Sandwich-structured composites are easier to manufacturer and can provide both a higher strength against bending and a lower density when used instead of traditional materials and are commonly used in high-demand applications.
Sandwich structured composites are created by layering a thick, lightweight core between two thin, stiff sheets. The core, which is generally either open- or closed-cell foam, allows the overall composite to achieve both high stiffness and low density without the use of more expensive materials. Thermoplastics, thermosetting polymers, or sheet metal are widely used to form the outer sheets, or skin, which is then bonded together with an adhesive layer.
Sandwich structures can be categorized according to both the way the core supports the skin as well as the type of core. The core can support the skin in five different ways: homogeneously, locally, regionally, unidirectionally, and bidirectionally. Because the bidirectionally supported structure gives the best performance to weight ratio, it is used for the most mechanically demanding applications, such as applications within the aerospace industry.

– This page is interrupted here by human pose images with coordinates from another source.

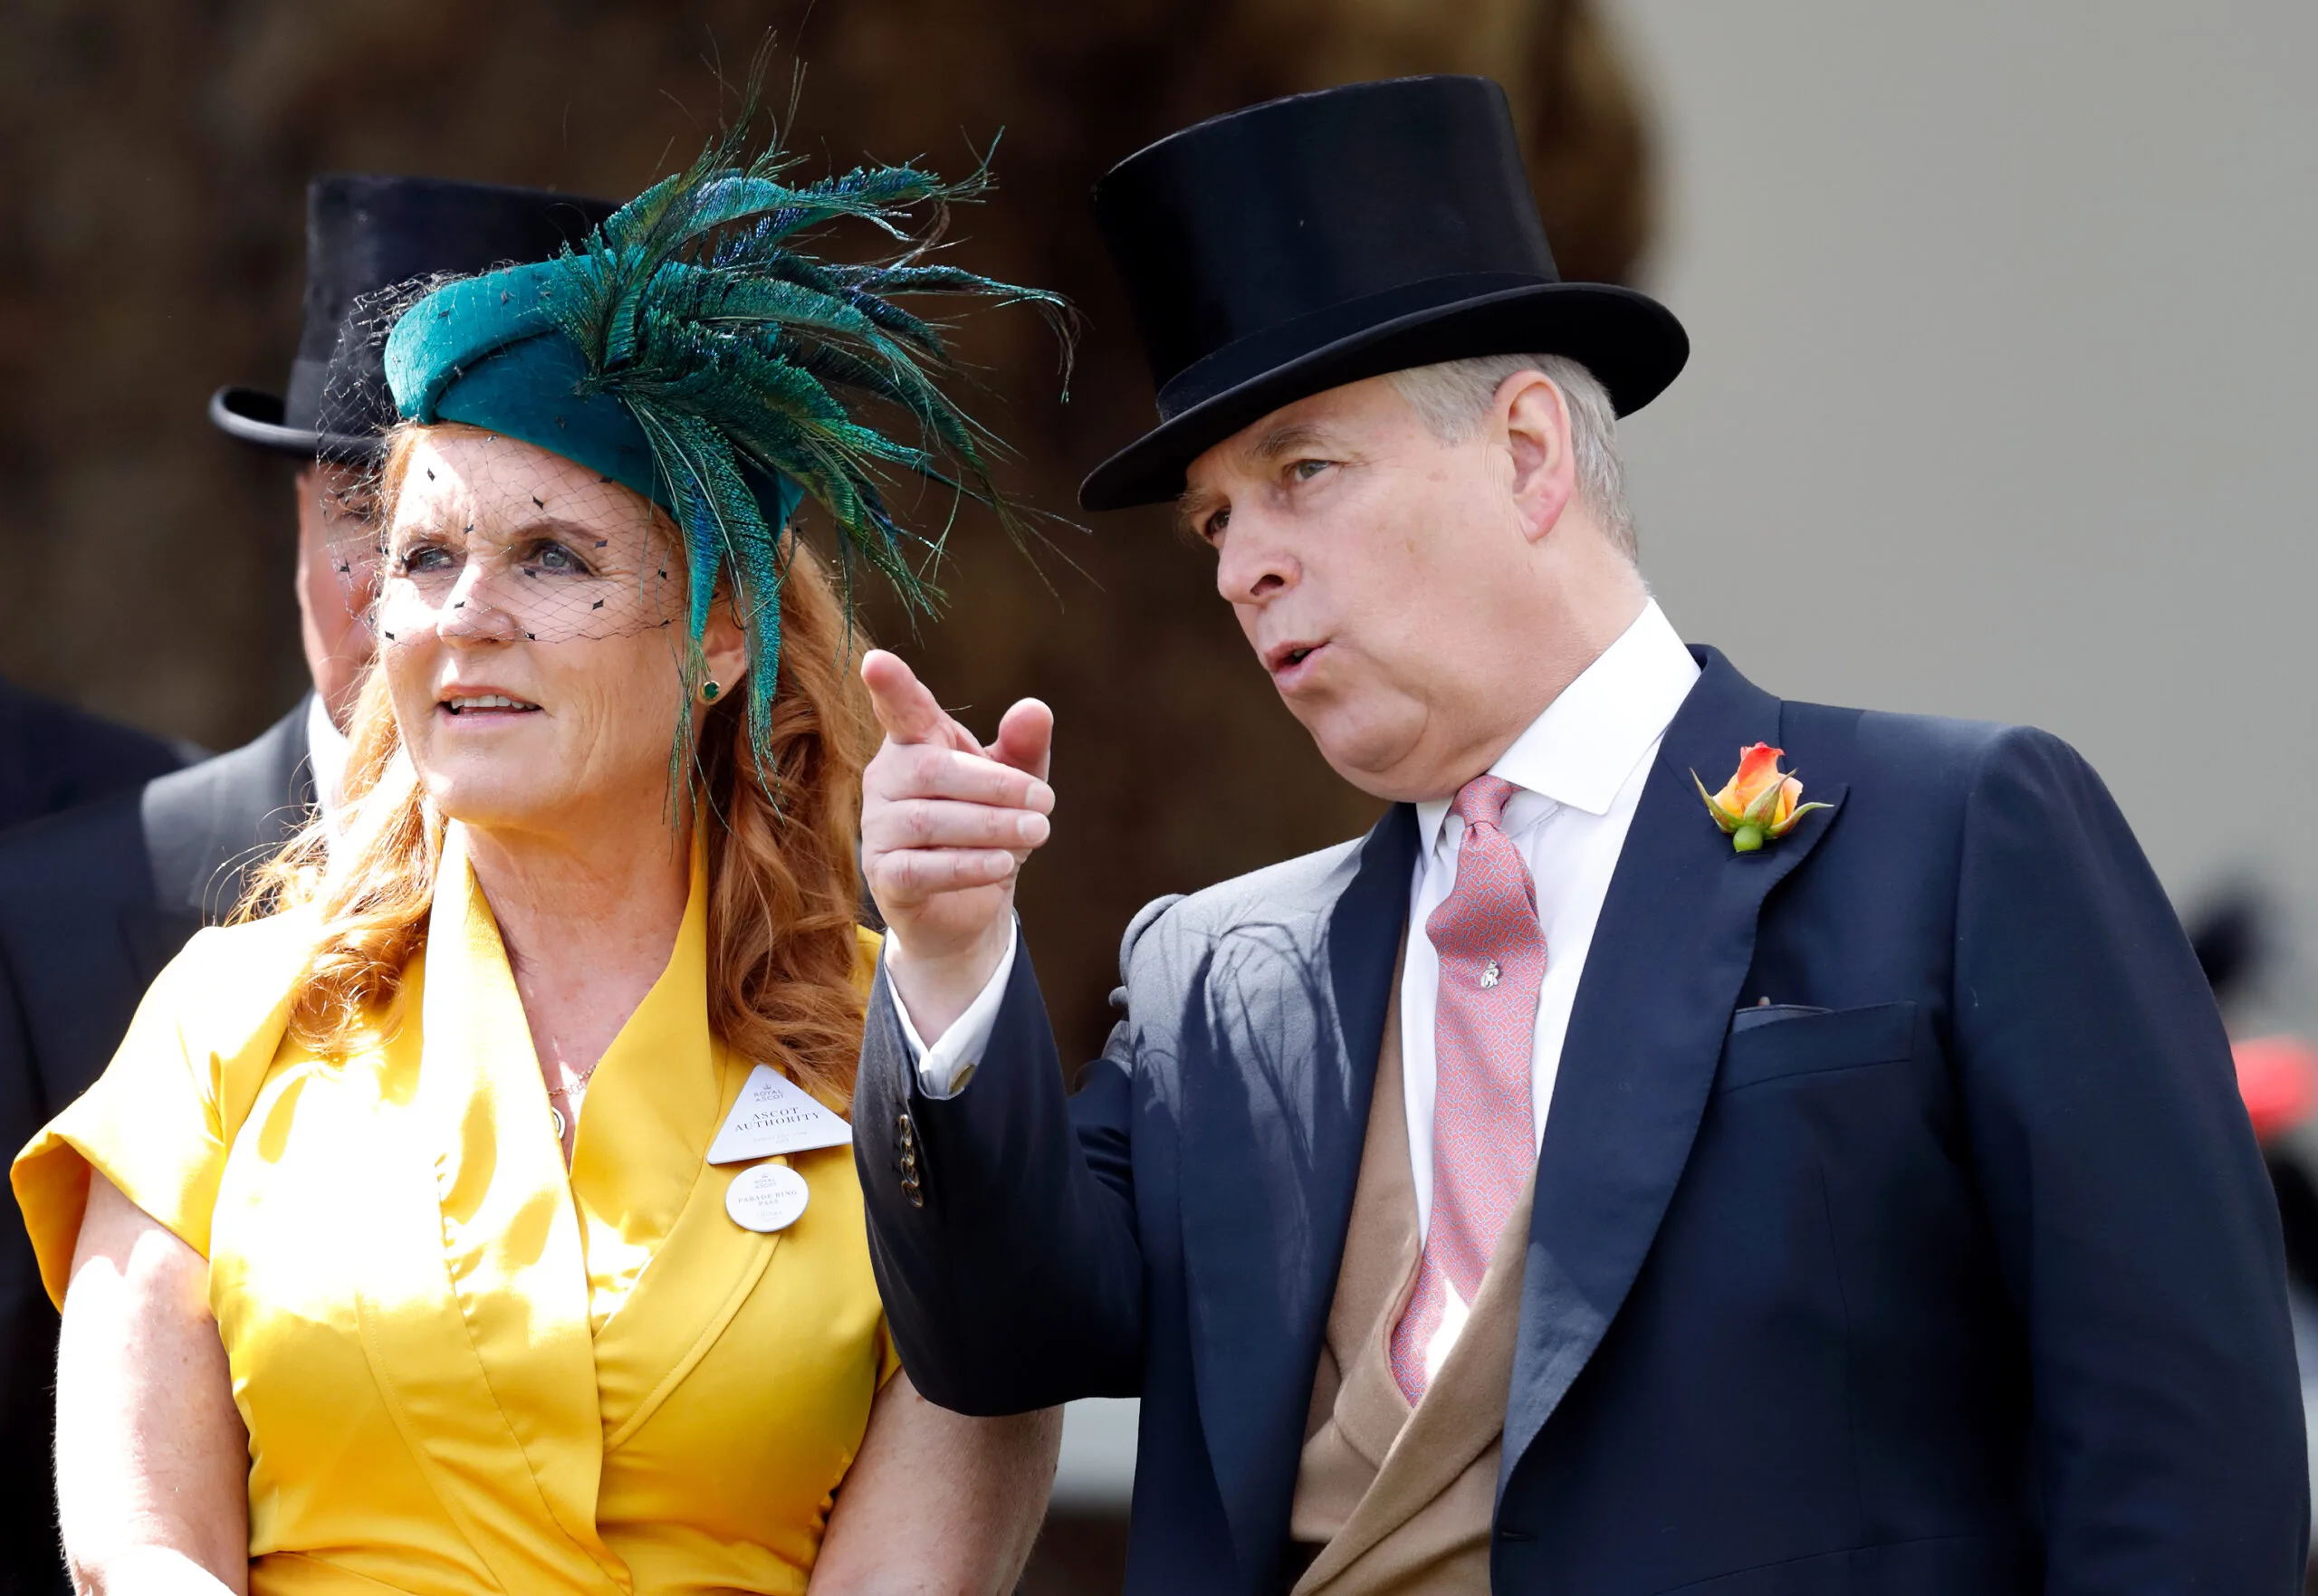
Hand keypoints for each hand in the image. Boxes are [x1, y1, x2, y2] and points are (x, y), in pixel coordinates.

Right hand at [860, 650, 1053, 1042]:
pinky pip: (922, 869)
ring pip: (929, 820)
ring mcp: (878, 828)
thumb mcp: (1015, 781)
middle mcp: (885, 779)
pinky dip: (967, 866)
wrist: (967, 906)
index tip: (876, 663)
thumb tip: (1034, 708)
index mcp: (914, 743)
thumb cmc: (986, 825)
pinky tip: (1003, 865)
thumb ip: (1024, 746)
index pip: (901, 709)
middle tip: (1046, 802)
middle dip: (995, 785)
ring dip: (992, 826)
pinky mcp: (884, 877)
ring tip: (1038, 832)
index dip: (891, 687)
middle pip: (932, 770)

Additionally there are three simple core types with 2D isotropic patterns: triangular, hexagonal, and starcell. While all three of these core types exhibit the same stiffness normal to their faces, triangular cores have a lower strength than the other two types. Starcell cores have a higher flexibility than the other two, meaning that this type of core would be ideal for applications that require a curved sandwich structure. There are many more types of cores that can be used, and the cell patterns can become quite complex for specialized applications.
Ain’t That Tough Enough?
The composite’s strength depends on both the strength of the skin as well as the interface between the skin and the core. The stresses are felt in very different ways in the core material and the skin, causing the adhesive between the two layers to feel a significant shear force. Therefore, if the bond is weak, the composite can very easily delaminate and fall apart. Similarly, if the sandwiched composite is subjected to a bending force, one skin will experience compression and the other skin will experience tension. If the skins are unable to withstand these stresses, the skin can crack and will ultimately fail, leaving the soft foam core to bear the entirety of the stress. In that situation, the core will likely fail very quickly after the failure of the skin due to its low tensile strength. To combat this, the core should be as thick as is reasonable to increase the strength of the overall composite against bending.
Sandwich structured composites can provide both a higher strength against bending and a lower density when used instead of traditional materials and are commonly used in high-demand applications. Additionally, they are simpler to manufacture than conventional composites as the two phases are kept separate and do not have to be thoroughly mixed as with other composite types, such as nanocomposites.